Thursday, April 25, 2024

One large helping of revenge please

Hello, welcome to Sunday.

If you’re hoping for plenty of action-packed, cliff-hanging, edge of seat, thrilling and spilling Arsenal news then I’m afraid you’re going to be disappointed. The only spilling this morning is my coffee from out of my new Bodum©®, and even that was only a little bit.

If there were a micro-community living in the grooves on the counter-top it will forever known as ‘Scaldy Tsunami Sunday’, when all of a sudden it rained a massive lump of brown liquid, but I doubt there is and it took only one sheet of kitchen towel to clean it up. Yes, it’s that kind of Sunday.

Some of the papers are talking about Roy Hodgson having ‘concerns’ over Alex Oxlade-Chamberlain because he didn’t play as well in the 15 minutes of the second half he was granted as he did in the first. Hodgson explains:

I thought he’d been very good through that first half. He’d done what we wanted him to do, and what I’d selected him to do, extremely well. But we’d made it clear to him we intended to take him off after 60 minutes, so I think he forgot to play in those first 15 minutes of the second half. That will be an interesting lesson for him as well. Especially when I tell him.

Now, far be it for me to offer advice to an experienced football manager such as Hodgson, but perhaps a) it’d be better not to tell a player you’re going to take him off after 15 minutes of the second half and b) wouldn’t he be better off hearing it from said manager first rather than reading it in the papers? Point a) in particular seems pertinent to me. If a guy has had a good first half – something Hodgson freely admits – telling him you’re going to haul him off doesn’t make much sense and is hardly going to inspire and enthuse said player.

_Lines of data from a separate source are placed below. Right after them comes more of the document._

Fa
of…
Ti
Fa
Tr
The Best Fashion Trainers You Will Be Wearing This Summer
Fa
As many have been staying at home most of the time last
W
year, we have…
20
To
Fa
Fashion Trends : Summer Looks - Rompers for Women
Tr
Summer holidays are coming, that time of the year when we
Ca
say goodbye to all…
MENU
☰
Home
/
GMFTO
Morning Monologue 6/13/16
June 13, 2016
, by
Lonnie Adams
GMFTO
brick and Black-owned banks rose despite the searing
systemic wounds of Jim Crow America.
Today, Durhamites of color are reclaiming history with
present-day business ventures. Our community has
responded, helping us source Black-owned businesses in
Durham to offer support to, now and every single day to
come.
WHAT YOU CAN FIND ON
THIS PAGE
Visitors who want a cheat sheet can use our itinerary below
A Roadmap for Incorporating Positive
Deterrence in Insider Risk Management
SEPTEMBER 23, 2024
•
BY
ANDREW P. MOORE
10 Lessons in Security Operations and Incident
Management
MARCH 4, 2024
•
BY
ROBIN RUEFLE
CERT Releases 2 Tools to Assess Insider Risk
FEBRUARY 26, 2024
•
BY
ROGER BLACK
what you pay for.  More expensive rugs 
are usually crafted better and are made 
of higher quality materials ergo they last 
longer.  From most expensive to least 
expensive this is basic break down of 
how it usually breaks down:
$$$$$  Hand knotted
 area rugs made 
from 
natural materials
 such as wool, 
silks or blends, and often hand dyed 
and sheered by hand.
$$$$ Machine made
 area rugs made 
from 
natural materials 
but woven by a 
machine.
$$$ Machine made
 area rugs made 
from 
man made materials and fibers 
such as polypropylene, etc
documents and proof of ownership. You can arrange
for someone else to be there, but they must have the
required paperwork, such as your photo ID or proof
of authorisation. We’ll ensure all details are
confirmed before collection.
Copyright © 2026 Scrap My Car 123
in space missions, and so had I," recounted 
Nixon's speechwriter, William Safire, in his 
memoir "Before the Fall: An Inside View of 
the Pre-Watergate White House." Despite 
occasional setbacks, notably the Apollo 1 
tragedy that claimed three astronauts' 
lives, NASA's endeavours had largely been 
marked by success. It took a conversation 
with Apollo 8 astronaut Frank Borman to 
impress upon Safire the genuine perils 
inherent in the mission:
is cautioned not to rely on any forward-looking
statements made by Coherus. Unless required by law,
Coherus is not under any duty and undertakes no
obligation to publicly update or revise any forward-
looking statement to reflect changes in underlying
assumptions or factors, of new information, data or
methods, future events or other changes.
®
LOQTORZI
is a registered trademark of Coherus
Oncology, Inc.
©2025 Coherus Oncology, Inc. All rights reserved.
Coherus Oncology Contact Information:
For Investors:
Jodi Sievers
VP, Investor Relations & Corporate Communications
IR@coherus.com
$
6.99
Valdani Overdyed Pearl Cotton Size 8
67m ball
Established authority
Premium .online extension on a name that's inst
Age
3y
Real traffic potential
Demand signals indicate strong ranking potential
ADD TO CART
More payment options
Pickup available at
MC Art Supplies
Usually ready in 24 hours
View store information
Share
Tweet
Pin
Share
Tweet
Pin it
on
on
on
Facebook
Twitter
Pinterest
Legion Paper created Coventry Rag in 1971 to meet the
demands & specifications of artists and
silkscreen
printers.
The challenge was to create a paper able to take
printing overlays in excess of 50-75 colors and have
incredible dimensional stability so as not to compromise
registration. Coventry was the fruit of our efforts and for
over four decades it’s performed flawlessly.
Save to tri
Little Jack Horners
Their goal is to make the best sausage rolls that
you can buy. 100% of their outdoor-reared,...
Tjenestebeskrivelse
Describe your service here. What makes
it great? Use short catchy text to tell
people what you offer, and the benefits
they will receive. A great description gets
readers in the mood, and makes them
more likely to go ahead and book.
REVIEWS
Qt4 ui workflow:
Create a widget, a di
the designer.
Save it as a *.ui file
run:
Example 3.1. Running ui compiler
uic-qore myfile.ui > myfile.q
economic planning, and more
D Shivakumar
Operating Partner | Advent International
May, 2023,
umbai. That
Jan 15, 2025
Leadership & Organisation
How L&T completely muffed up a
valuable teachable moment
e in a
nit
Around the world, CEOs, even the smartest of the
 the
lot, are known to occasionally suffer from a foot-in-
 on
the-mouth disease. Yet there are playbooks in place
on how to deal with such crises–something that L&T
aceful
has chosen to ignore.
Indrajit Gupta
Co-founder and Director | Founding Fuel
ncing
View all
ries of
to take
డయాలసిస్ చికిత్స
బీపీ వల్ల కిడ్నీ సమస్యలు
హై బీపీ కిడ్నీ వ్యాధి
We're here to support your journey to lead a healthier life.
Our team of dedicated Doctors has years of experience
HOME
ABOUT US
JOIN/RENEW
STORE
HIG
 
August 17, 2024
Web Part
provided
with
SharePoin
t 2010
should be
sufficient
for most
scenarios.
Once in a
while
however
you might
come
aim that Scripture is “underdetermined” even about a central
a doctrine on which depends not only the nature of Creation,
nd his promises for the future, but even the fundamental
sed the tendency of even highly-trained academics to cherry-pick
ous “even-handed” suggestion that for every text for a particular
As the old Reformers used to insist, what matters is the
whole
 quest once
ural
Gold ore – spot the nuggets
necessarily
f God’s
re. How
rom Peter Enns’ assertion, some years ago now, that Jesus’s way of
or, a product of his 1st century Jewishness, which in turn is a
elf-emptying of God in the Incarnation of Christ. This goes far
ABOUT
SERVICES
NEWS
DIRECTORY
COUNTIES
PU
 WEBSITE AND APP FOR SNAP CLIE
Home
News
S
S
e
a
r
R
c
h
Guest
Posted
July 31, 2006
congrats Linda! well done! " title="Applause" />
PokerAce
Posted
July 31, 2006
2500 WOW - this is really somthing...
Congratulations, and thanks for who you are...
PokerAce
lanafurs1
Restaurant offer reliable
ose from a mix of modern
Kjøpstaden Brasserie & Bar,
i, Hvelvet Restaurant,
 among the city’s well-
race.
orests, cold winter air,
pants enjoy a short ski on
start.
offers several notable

I suspect it’s probably about him keeping his focus at all times, and it might not be a bad lesson to learn, but the more I think about this more I genuinely don’t give a fish’s tit. Frankly, fair play to Hodgson for only giving him an hour, it’s 30 minutes less chance of him doing himself some damage and missing Arsenal games. England play Ukraine on Tuesday and the Ox will probably start because Hodgson does seem to love him, so let’s hope for more of the same (in terms of uinjuredosity, not substitutions and that).

Elsewhere, Abou Diaby wants to revenge. Not on Dan Smith for shattering his ankle. Not on Paul Robinson or  Michael Essien for compounding his injury problems with horrible tackes. No, he wants revenge on time itself. He says:

I have revenge to take over the time I lost but I want to prove to myself that I can go higher. I am getting to an age and to a time in my career where I need to show what I can do on the pitch in the long term.

It was my destiny, it was written [to come back]. I had to fight to put an end to all those injuries and to be able to express myself on a pitch again.

And yeah, we’ve done the whole ‘It’s great he’s back thing’ and ‘I hope he stays fit’ stuff. I like the idea of having revenge on time. And other stuff we don’t normally think of. For example, after another miserable summer I would like to revenge on Mother Nature. Perhaps starting with small stuff, like ringing her doorbell and running away, and having some pizzas delivered that she didn’t order, but in the end it would get epic.

‘Thirty days of rain, eh? How about this?!’, I would exclaim very quietly to myself as I transplanted John Terry’s head onto her cats body before injecting said abomination with Highlander’s blood so it lived forever and spent its days mounting cats that weren’t its wife whilst falling over at the most inopportune moments

‘Below average temperatures in June and July? Take this!’, I would bellow softly before installing an elaborate speaker system throughout her house which would then play Stairway to Heaven all day long. Forever.

‘Not quite warm enough to barbecue at 8 in the evening? You wicked witch!’, I might gently shriek before erecting a McDonald’s sign outside her house so that when she woke up there would be hundreds of foreign language students all sitting about on the road outside making it slightly difficult for her to get past.

As a concept it is wondrous. Diaby, like Tomas Rosicky, has missed a lot of his career through injury. The Czech spoke last season about how his ‘football age’ was only 29. Based on Rosicky’s calculations and the application of a Eulerian theorem (Euler? Anybody. Euler? Euler?) I estimate that Diaby’s ‘football age’ is a mere 23. They are, quite literally, Time Bandits.

And what better place to leave a Sunday blog than that? Till tomorrow.